One of the guiding principles of spring design is understanding that rate and deflection go hand-in-hand, inversely so. The higher the spring rale, the less deflection required for a given force. This basic concept makes it very easy to know what you’re up against as far as load tolerances called out on a spring print.

Let’s say the print calls out a load with a tolerance of ±20 lb. How much deflection is needed to produce that 20 lb? If you know the spring rate, you are in luck. This information is typically already called out on the part drawing. The rate of any spring is calculated with following formula:

**Rate = Load/deflection or R = P/f**

As with any formula, this can be algebraically rearranged to produce other results. Therefore,

**Deflection = Load/Rate or f = P/R**

Now, we already know the required load tolerance is ±20 lb. But, how far does a spring need to move to produce that force? Let’s assume the Rate shown Is 250 lb/In. With this data, we can now calculate the travel required to produce 20 lb.

**f = 20 lb/250 lb/in**

**f = 0.080″**

Now comes the important part. What if the rate of the spring is 2500 lb/in? We have a totally different situation.
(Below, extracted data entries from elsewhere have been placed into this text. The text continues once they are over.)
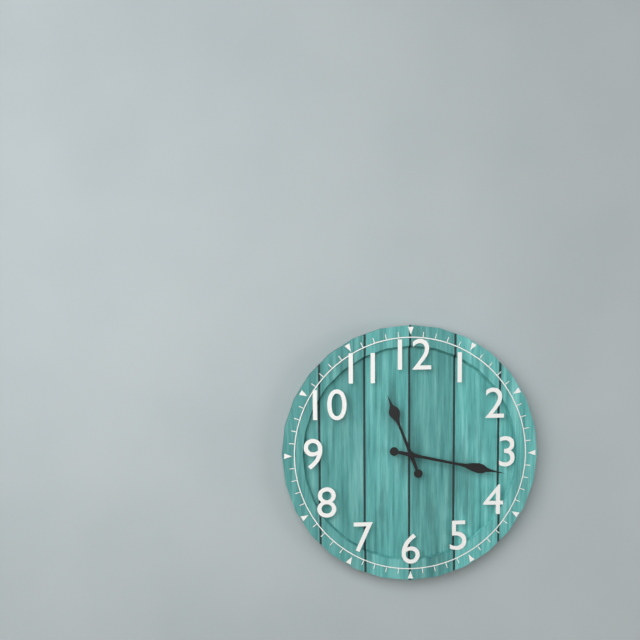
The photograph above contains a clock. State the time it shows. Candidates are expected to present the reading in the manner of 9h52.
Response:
11h17
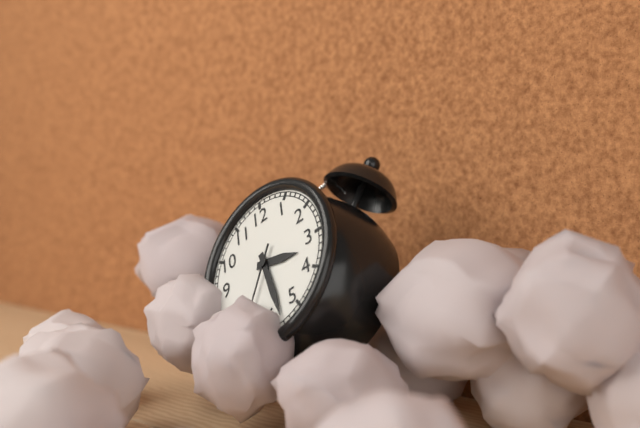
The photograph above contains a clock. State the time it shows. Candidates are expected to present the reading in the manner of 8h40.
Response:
3h28
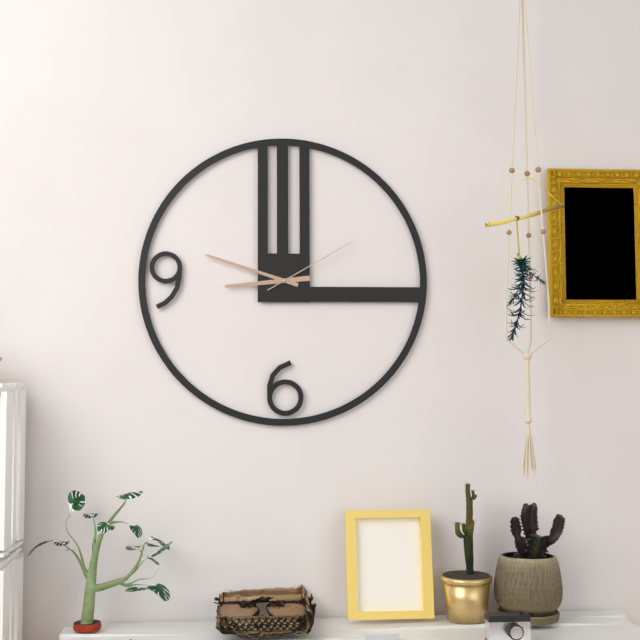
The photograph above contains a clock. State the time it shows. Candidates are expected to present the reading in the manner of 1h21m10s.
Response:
8h48m10s
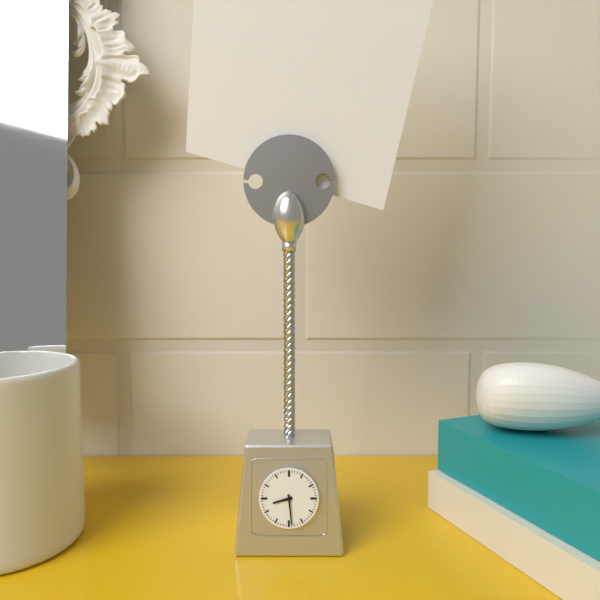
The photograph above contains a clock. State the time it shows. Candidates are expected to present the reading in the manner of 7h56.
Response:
8h29
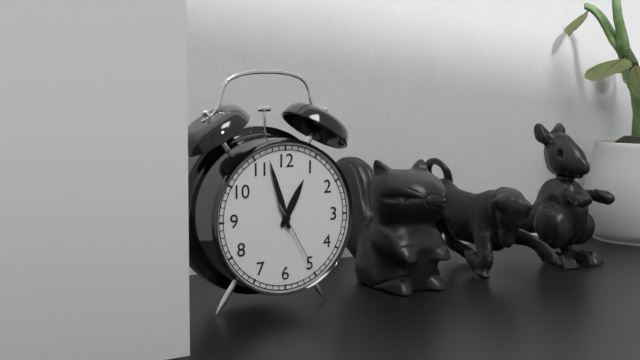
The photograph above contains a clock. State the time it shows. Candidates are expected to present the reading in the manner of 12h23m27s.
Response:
12h57m25s
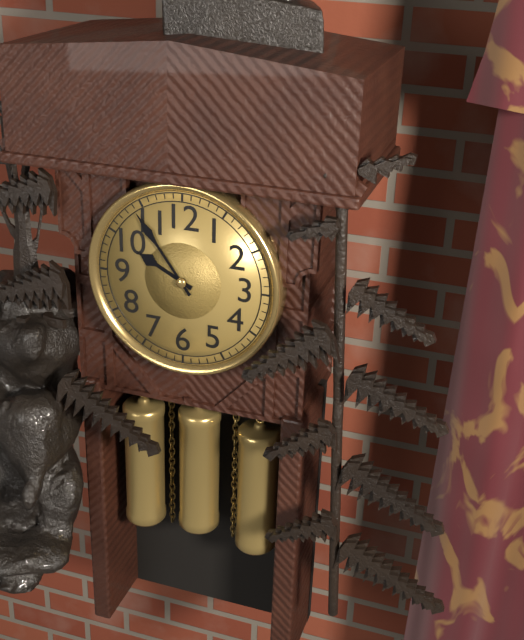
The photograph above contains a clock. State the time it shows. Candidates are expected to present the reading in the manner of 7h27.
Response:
9h54
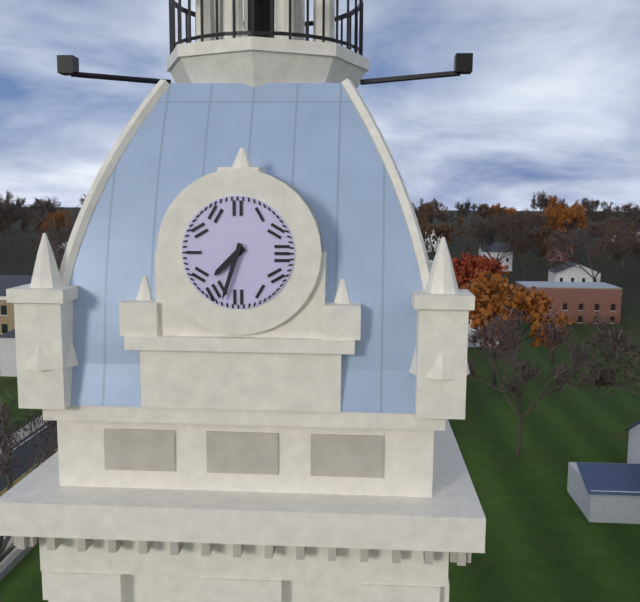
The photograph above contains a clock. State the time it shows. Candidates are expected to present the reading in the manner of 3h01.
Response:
7h33
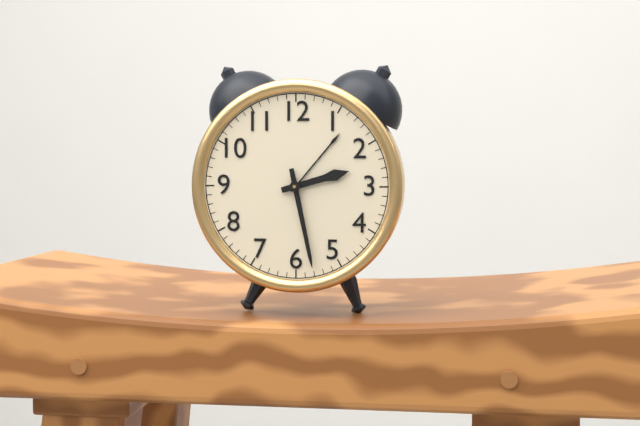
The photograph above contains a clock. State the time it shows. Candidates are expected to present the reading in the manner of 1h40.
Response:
2h28
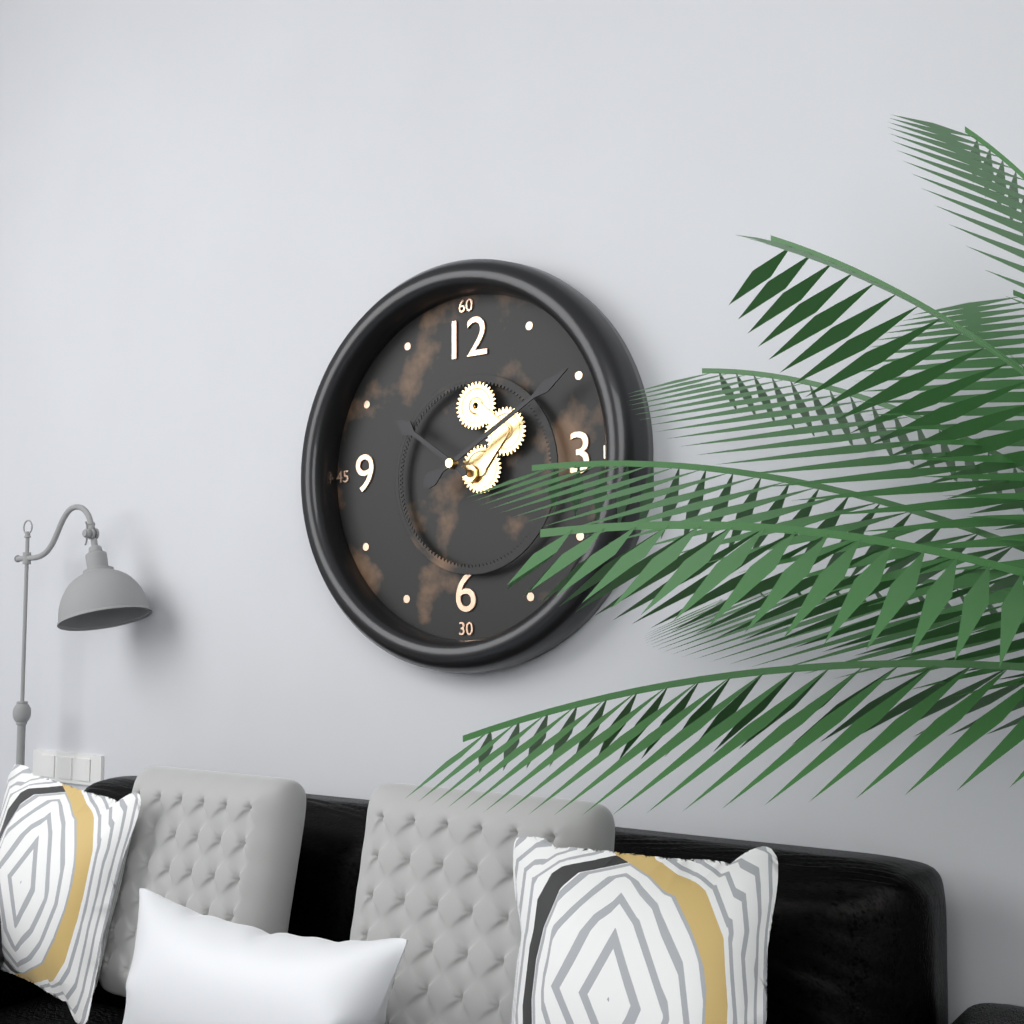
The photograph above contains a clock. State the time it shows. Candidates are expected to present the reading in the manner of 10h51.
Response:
10h10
This is because the deflection needed is now

**f = 20 lb / 2500 lb/in**

This equates to 0.008′”! The load tolerance is likely not achievable with standard methods and Engineering will need to speak with the customer’s Engineering to explain and get some input.

Now, for those who know exactly how much distance/movement 0.008″ represents, this principle is already in your bag of tricks. But many times, engineers must talk with nonengineering counterparts such as salespeople or buyers who do not have the math background to understand these concepts. It’s not their bailiwick—they are involved with a different math base.

I find it very important to be able to communicate concepts to those involved. So, if I were to tell the voice on the other end of the phone that the load tolerance is ±0.008″ and their reply is “I don’t know what that means,” I have an out.

My go-to response is to explain that a standard sheet of paper is 0.004” thick. This is something that nearly anyone in any field can understand. If I tell them that this distance is the same as the thickness of two sheets of standard paper, it provides them with a measure that they can understand quickly and plainly.

It works for me.

It is very important to be capable of explaining to others the importance of tolerances and why some tolerances are reasonable and some are not. When tolerances are too small, it becomes a processing issue.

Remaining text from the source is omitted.